Andrew Farris wrote:
I don't see how any adult who uses a computer could assume anything *but* that a better bug report will be more likely to get fixed than an incomplete one.
Computer programs are usually pretty consistent - which is why we run them most of the time... Unless the bug is triggered by unusual hardware, I'd expect most bugs to be easily reproducible by the developer who is likely to be the only one who can understand and fix it. And if it is triggered by unusual hardware, you can't expect an isolated end user to know that or the relevant data to diagnose it.
If they vent/complain about how broken the software is, with a half-hearted bug report, or just post some complaints to a mailing list and then decide to change projects or use a different app (omg gnome is broken I'll change to kde forever, etc), then the reporter is not beneficial and maybe its best for them to go ahead and change projects? I think almost all FOSS communities have become bloated with people giving this level of 'interest', but thats just my 2c.

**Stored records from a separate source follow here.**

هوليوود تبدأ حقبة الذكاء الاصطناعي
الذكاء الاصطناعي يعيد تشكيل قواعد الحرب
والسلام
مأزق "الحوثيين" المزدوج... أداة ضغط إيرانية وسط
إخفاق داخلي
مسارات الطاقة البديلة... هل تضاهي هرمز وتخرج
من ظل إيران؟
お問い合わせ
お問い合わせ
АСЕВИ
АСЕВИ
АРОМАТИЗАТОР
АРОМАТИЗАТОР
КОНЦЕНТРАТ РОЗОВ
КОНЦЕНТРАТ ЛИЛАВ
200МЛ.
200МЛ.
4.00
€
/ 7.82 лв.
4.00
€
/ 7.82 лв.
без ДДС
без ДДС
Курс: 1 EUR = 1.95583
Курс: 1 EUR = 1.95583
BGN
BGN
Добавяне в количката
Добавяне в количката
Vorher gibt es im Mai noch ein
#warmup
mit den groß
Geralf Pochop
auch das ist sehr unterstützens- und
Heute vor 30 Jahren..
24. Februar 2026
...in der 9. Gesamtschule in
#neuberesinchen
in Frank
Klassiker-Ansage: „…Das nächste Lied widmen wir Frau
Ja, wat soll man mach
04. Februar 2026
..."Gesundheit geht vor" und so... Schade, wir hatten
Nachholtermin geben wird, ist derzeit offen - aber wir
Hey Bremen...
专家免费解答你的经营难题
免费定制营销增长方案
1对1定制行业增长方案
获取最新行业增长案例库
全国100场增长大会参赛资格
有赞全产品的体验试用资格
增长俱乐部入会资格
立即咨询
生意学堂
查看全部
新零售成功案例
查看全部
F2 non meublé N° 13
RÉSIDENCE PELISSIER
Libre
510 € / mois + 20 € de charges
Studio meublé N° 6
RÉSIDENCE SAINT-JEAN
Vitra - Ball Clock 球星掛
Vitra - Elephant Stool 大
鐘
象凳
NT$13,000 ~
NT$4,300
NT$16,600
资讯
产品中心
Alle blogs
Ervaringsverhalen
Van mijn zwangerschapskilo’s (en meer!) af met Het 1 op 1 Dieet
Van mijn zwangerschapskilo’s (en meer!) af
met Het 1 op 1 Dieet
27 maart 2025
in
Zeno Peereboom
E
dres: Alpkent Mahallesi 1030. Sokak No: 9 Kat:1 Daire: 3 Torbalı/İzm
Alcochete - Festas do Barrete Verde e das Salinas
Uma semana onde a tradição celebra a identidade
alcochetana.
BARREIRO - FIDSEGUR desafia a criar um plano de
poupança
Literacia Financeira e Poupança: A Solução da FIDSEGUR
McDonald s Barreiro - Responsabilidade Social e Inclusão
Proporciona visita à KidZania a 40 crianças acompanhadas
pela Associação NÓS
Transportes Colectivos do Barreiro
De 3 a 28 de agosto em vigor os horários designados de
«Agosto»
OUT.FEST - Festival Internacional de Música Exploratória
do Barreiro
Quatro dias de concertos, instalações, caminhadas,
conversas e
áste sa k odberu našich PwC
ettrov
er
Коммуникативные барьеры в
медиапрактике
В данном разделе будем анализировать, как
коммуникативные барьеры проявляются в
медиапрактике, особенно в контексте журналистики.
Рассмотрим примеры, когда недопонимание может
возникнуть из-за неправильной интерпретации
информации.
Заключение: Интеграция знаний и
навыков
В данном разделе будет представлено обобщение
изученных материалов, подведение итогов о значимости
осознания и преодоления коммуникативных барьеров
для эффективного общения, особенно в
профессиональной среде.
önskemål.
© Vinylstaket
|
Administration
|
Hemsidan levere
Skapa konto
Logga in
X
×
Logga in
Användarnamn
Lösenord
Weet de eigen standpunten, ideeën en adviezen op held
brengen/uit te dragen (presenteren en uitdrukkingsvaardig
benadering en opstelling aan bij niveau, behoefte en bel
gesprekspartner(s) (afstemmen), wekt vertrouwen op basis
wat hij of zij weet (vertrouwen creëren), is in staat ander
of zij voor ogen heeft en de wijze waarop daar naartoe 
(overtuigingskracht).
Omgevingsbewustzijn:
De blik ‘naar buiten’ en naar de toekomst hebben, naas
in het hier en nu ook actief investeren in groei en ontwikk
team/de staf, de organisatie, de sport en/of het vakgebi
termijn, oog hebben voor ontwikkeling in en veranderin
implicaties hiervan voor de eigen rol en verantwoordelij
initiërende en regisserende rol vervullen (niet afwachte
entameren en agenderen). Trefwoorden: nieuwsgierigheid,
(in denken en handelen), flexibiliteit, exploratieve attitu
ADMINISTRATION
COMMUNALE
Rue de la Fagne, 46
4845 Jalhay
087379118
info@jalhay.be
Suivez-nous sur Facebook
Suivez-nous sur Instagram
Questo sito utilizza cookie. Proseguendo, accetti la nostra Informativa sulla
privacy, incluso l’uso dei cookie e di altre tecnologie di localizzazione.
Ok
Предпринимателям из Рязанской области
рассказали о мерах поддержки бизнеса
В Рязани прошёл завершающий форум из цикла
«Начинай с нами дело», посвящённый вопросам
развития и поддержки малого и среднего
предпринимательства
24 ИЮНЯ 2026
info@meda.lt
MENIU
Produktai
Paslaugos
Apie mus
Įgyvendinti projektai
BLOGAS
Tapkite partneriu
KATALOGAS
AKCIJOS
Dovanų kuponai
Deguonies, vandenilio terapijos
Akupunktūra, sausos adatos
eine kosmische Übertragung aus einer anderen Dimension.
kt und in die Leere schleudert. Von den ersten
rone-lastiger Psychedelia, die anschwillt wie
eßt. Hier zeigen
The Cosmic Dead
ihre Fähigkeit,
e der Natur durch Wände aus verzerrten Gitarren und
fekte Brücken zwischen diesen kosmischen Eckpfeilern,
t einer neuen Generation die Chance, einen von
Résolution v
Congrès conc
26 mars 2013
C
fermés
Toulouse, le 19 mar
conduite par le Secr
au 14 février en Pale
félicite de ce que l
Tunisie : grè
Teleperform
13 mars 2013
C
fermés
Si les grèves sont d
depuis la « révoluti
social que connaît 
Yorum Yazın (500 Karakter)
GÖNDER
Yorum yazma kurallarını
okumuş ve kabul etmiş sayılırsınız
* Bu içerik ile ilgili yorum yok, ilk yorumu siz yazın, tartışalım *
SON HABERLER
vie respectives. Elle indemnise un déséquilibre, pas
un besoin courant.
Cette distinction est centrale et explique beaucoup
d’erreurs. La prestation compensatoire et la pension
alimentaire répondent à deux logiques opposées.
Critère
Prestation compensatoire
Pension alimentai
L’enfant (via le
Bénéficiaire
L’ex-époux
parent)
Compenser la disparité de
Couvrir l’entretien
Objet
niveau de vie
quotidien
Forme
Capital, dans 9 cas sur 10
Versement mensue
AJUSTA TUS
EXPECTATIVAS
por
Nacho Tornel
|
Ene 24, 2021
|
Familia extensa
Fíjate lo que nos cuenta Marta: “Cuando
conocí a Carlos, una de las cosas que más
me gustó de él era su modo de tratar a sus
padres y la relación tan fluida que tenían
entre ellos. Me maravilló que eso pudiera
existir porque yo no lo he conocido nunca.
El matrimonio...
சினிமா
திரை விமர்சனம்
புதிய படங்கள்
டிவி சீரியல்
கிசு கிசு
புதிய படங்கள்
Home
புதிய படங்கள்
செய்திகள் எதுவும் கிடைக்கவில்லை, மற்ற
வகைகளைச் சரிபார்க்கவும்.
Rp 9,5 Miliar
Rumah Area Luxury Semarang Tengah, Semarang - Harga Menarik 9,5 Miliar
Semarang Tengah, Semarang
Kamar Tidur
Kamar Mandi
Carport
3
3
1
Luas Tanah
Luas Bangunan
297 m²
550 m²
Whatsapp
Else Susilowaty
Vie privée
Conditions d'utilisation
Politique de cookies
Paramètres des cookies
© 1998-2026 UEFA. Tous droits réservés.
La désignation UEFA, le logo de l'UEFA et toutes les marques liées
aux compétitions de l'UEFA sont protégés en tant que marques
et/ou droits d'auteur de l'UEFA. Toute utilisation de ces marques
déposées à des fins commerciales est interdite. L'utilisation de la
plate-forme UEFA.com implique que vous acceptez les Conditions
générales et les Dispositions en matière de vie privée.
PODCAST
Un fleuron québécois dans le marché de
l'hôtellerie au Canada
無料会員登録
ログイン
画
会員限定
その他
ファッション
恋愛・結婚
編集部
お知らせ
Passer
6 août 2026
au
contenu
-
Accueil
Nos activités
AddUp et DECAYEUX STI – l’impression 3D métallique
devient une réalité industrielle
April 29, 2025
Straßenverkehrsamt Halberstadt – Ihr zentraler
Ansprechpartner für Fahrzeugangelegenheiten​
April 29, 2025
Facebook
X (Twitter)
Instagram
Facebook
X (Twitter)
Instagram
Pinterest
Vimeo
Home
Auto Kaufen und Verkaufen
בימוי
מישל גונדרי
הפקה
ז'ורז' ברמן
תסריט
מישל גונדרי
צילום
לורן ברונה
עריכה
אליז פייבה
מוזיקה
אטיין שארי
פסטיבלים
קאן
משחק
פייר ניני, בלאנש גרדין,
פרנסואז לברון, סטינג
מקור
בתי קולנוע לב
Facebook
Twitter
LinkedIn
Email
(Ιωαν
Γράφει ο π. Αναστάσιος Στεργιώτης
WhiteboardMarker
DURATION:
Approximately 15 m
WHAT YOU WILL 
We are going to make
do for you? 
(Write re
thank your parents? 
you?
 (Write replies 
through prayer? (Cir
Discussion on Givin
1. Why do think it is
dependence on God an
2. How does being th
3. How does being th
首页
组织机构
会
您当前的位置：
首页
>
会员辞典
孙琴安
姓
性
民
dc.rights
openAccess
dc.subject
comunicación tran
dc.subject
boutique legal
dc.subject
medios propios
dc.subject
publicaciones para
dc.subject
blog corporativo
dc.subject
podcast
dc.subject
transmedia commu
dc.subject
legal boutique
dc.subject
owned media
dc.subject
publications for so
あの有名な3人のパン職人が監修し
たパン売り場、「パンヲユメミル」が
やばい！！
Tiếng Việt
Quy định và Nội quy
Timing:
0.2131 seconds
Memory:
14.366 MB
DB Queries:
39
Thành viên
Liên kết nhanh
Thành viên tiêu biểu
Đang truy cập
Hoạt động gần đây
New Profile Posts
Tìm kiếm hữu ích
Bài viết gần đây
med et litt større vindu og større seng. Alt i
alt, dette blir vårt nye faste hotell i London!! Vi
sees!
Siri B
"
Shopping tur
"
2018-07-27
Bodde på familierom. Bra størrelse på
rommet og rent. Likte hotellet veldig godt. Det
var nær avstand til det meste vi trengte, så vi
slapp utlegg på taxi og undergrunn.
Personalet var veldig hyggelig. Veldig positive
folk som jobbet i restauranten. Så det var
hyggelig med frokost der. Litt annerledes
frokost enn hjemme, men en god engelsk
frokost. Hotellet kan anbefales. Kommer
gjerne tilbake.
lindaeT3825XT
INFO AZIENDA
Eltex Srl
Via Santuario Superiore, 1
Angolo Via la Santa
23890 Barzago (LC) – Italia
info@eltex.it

An end user isn't going to know whether the bug is triggered by his incorrect settings/options, his hardware, or it is happening to everyone, so those mail list posts are a good thing to sort out the issues that aren't bugs or have known workarounds. If you don't encourage that, and a community that will repond on the user mail list you'll end up with bugzilla being the support request forum. You'd really be better of if BZ's weren't posted at all until a support-list email confirmed that others had the same issue and there was no workaround. But there is not a lot of developer involvement on the user list to develop that sort of community interaction.